Al regista viene poi chiesto di parlare della sua prima esperienza regista al di fuori del Giappone, avvenuta con il film Le Verità, presentato proprio all’ultima edizione del Festival di Venezia. “Per quanto riguarda il set e il mio modo di gestire la regia, posso dire che non ci sono state grandi differenze con quanto avevo fatto già in Giappone. Anche in questo caso ho osservato gli attori, e sulla base di quanto loro fanno decido se apportare o meno modifiche alla sceneggiatura. È stato un set dove tutti noi imparavamo le cose direttamente sul posto. Molte cose le capivamo, percepivamo soltanto lì. La differenza di approccio è stata che in un momento difficile i giapponesi tacciono, mentre gli europei tendono più a scontrarsi. E a questo ho fatto attenzione  mentre scrivevo il copione.”

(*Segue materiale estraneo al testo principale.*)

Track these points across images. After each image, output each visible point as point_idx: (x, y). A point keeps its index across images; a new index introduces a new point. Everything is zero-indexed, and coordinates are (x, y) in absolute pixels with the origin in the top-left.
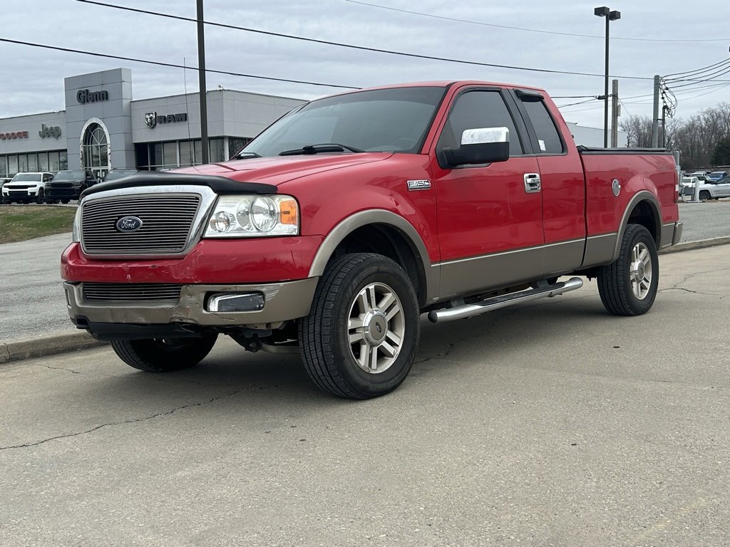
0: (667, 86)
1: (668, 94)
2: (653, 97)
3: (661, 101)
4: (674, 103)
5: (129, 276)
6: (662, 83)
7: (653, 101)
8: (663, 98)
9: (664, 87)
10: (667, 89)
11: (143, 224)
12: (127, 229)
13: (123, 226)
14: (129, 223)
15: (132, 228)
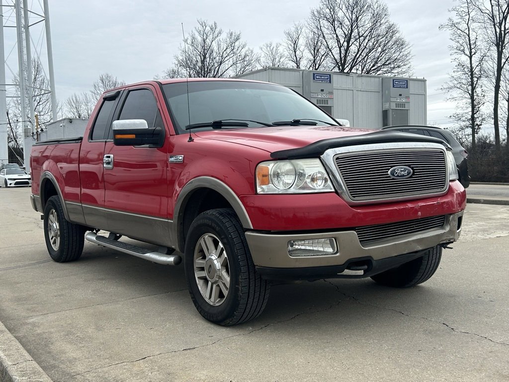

Per concludere l’incontro, il regista dedica un pensiero all’attrice Kirin Kiki, protagonista di numerosi suoi film e scomparsa nel settembre del 2018. “Quando abbiamo girato Un affare di famiglia stava piuttosto bene, non mi aspettavo assolutamente che sarebbe morta così all’improvviso. C’è una cosa in particolare che ricordo di lei in quel film. Quando abbiamo girato la scena sulla spiaggia, io ho ripreso il suo volto di profilo mentre guardava la famiglia. In sala di montaggio mi sono reso conto che lei stava muovendo leggermente la bocca. Guardando molto attentamente mi sono reso conto che stava dicendo “grazie”.”

“Non era una battuta presente nella sceneggiatura, – continua Kore’eda – ma lei la pronunciò lo stesso. Nel film ci sono tante cose che rimangono non dette, lasciate in sospeso, e lei ha capito perfettamente ciò, sottolineando questa cosa con il suo silenzioso “grazie”. È un contributo splendido, un regalo meraviglioso che lei ha fatto sia nei confronti dell’opera sia nei miei, e le sono eternamente grato.”